Jetzt die letzten 10 Tage und überhaupt die letzten Monate ging es mir schlechter als jemals im Entzug und ich habe eine Menge verloren, was ich mir schon zurückerkämpft hatte. Ich hätte nie geglaubt, dass es dazu kommen kann, und bei meiner Symptomvarietät und meinen Zuständen weiß ich auch ehrlich nicht, ob man das guten Gewissens dem Entzug zurechnen kann. Andererseits weist alles auf ein unreguliertes, unfunktionelles Nervensystem mit Folgesymptomen hin.
Ich kann nur ein hundertstes Mal auf die "finale Welle" hoffen.
Ich habe Angst daran zu denken, wie es weitergeht, weil ich dieses Gefühl habe, dass etwas passieren kann. Was Schlimmes oder Gutes, ich bin nicht sicher. Vielleicht ist das Gefühl aber auch nur Entzug.
Mittlerweile triggert alles.
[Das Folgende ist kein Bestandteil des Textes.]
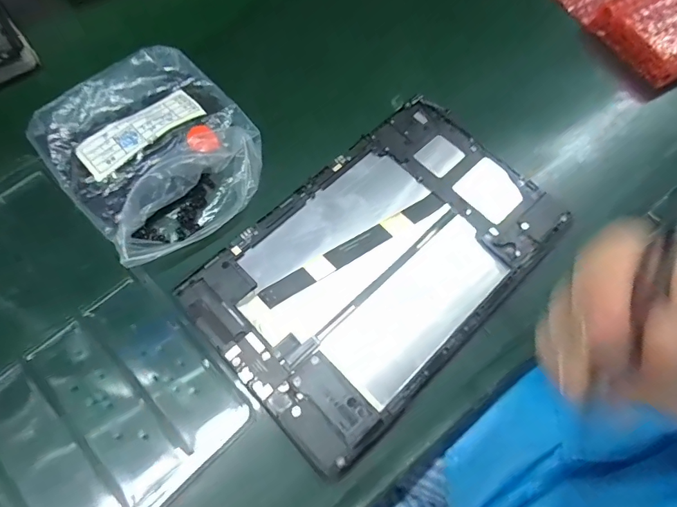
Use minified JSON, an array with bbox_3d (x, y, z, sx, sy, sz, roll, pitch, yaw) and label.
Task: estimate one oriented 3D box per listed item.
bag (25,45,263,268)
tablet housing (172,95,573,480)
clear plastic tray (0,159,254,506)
[{"bbox_3d":[-0.140,-0.084,0.334,0.142,0.021,0.174,-41,72,-17],"label":"bag"},{"bbox_3d":[0.030,0.000,0.290,0.236,0.011,0.148,-41,74,-18],"label":"tablet housing"},{"bbox_3d":[-0.218,0.077,0.271,0.215,0.011,0.264,-41,72,-17],"label":"clear plastic tray"}]

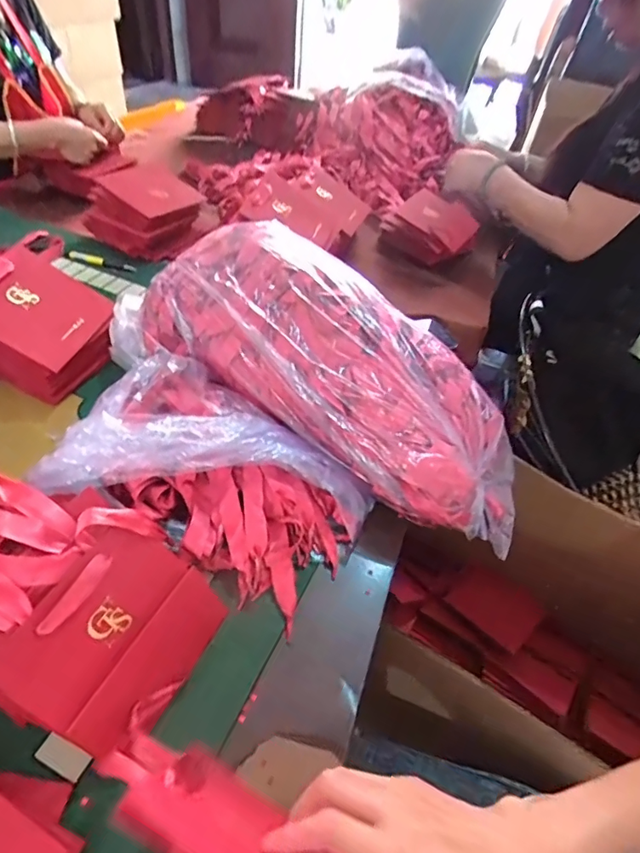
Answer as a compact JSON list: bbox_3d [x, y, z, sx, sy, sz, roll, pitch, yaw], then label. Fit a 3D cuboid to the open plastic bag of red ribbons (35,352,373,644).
[{"bbox_3d":[-0.103,0.048,0.491,0.291,0.101,0.202,23,48,14],"label":"open plastic bag of red ribbons"}]

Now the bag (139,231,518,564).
[{"bbox_3d":[0.030,-0.071,0.587,0.500,0.153,0.223,31,50,21],"label":"bag"}]

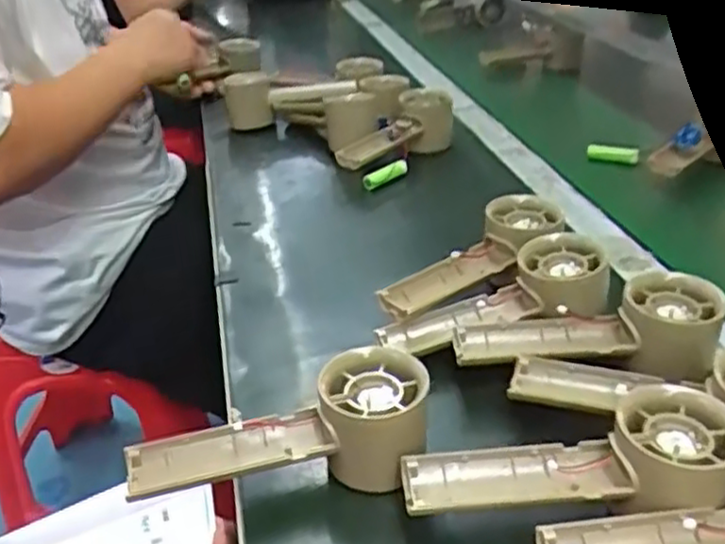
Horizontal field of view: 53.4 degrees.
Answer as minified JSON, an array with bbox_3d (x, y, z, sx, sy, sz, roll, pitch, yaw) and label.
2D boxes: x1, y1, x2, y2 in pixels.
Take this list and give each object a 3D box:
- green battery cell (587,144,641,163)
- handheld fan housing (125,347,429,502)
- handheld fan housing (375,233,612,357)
[{"bbox_3d":[0.259,-0.123,0.748,0.051,0.017,0.017,4,31,11],"label":"green battery cell"},{"bbox_3d":[-0.043,0.087,0.382,0.151,0.061,0.062,-3,31,0],"label":"handheld fan housing"},{"bbox_3d":[0.088,0.024,0.471,0.154,0.038,0.061,-20,32,-2],"label":"handheld fan housing"}]

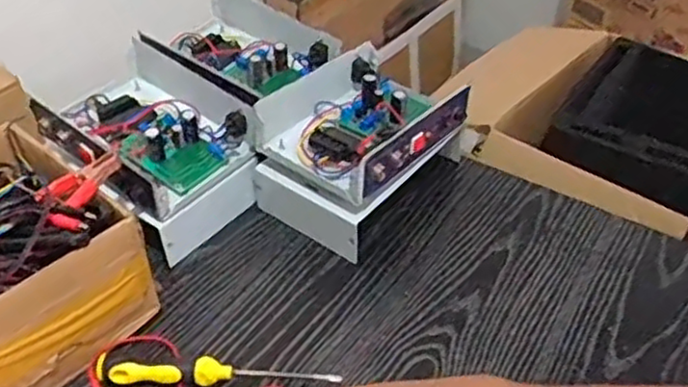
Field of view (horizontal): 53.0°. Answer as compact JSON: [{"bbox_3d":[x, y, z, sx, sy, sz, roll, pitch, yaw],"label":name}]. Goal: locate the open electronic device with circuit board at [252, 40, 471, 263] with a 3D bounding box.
[{"bbox_3d":[0.018,-0.051,0.779,0.161,0.119,0.206,29,50,28],"label":"open electronic device with circuit board"}]

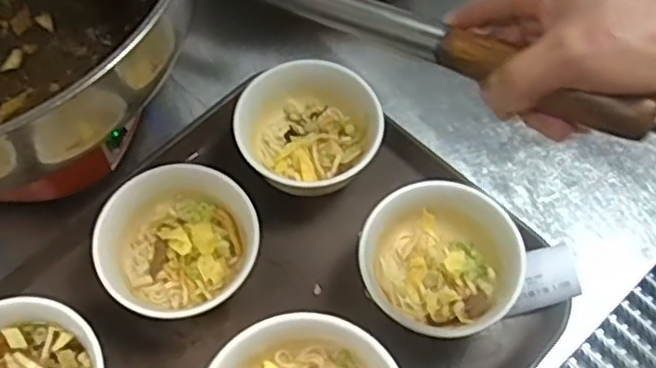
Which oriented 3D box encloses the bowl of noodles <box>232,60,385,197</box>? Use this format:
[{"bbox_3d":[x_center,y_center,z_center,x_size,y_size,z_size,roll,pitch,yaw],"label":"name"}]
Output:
[{"bbox_3d":[-0.020,-0.045,0.606,0.130,0.083,0.119,37,67,16],"label":"bowl of noodles"}]

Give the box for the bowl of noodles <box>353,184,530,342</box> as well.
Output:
[{"bbox_3d":[0.089,0.072,0.554,0.130,0.084,0.118,32,66,14],"label":"bowl of noodles"}]

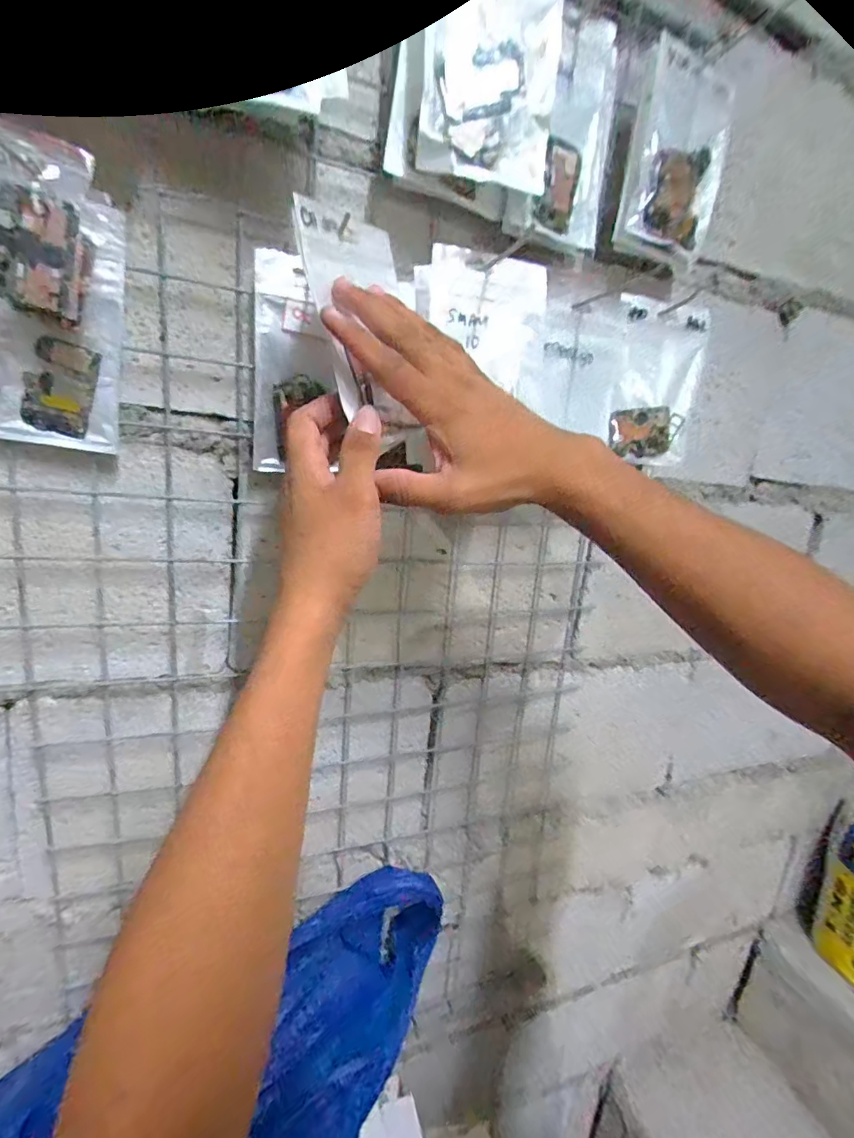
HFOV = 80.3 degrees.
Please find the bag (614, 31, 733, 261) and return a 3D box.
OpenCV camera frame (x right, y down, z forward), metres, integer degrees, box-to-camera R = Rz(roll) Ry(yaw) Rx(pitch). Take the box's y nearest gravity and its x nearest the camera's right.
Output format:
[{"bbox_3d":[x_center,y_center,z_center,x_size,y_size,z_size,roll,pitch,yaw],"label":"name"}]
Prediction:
[{"bbox_3d":[0.230,-0.376,0.462,0.095,0.146,0.024,-2,22,-19],"label":"bag"}]

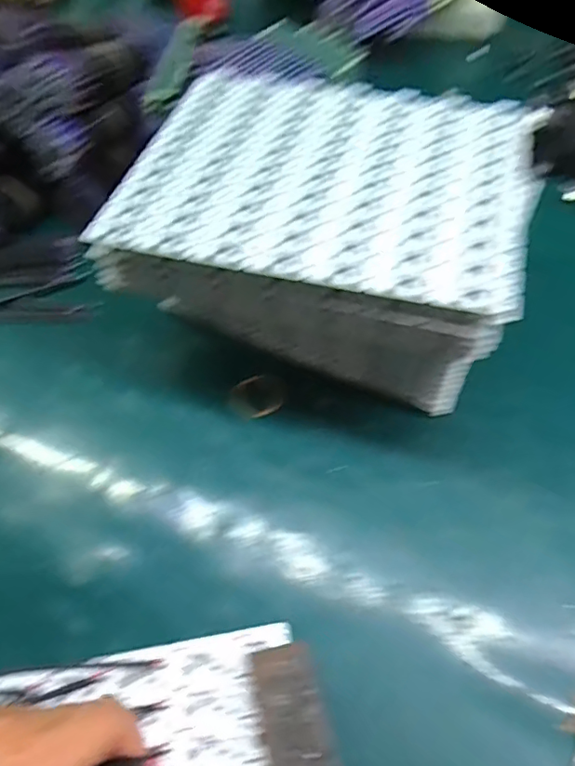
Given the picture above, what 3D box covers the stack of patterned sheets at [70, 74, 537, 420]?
[{"bbox_3d":[0.027,-0.102,0.391,0.258,0.127,0.222,20,60,14],"label":"stack of patterned sheets"}]

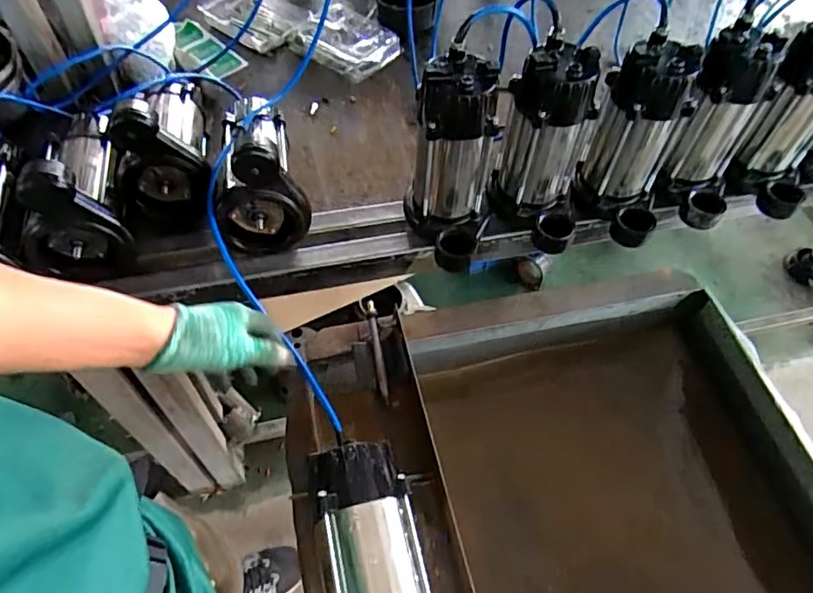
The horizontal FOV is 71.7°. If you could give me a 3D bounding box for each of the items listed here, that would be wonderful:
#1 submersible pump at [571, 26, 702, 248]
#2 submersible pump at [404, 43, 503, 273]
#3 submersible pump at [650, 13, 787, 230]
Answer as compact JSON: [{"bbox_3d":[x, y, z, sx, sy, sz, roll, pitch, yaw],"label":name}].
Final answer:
[{"bbox_3d":[0.310,-0.203,0.760,0.125,0.226,0.137,22,58,12],"label":"submersible pump"},{"bbox_3d":[0.062,-0.165,0.717,0.106,0.224,0.152,-3,56,-5],"label":"submersible pump"},{"bbox_3d":[0.426,-0.224,0.782,0.115,0.235,0.147,24,58,13],"label":"submersible pump"}]

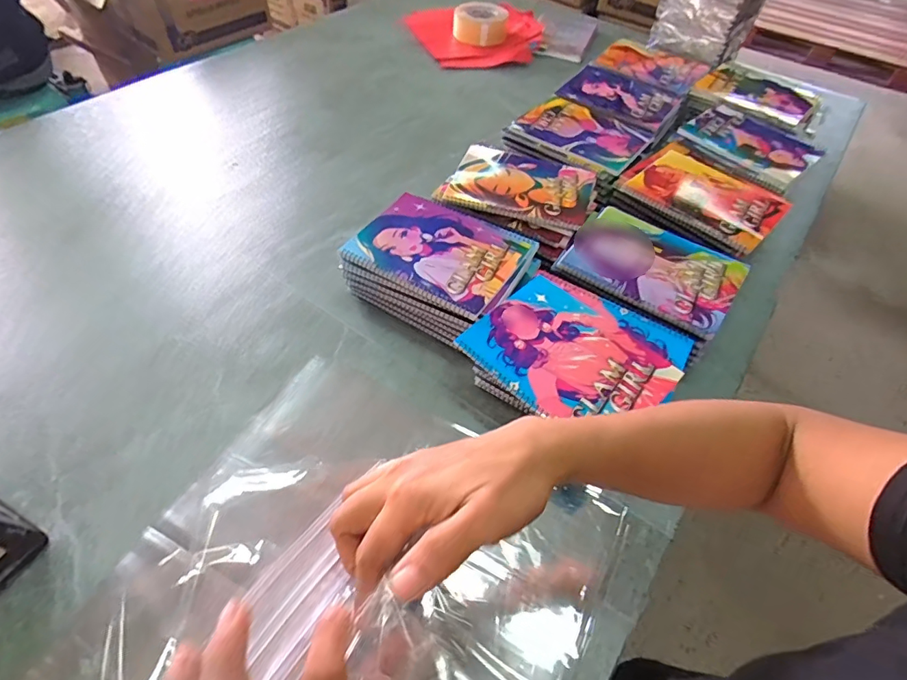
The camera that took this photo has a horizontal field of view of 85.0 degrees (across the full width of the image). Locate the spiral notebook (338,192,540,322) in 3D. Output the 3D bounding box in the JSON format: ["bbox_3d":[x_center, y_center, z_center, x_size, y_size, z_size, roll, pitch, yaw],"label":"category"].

NEM/Supplemente (da habe ich auch schon alles versucht, was es gibt), Essen (ich nehme mehr und mehr ab), Sonne, Geräusche, Licht.
Ich freue mich aber sehr, dass es bei euch beiden doch schon etwas besser zu werden scheint bzw. bei dir, Mole, ist das ja ein Grund für ein Freudenfest, wie gut es dir jetzt geht!!!
Ich bin auch nicht bereit, die Hoffnung aufzugeben, dass ich das auch irgendwann noch erleben darf. Hoffen darf man ja.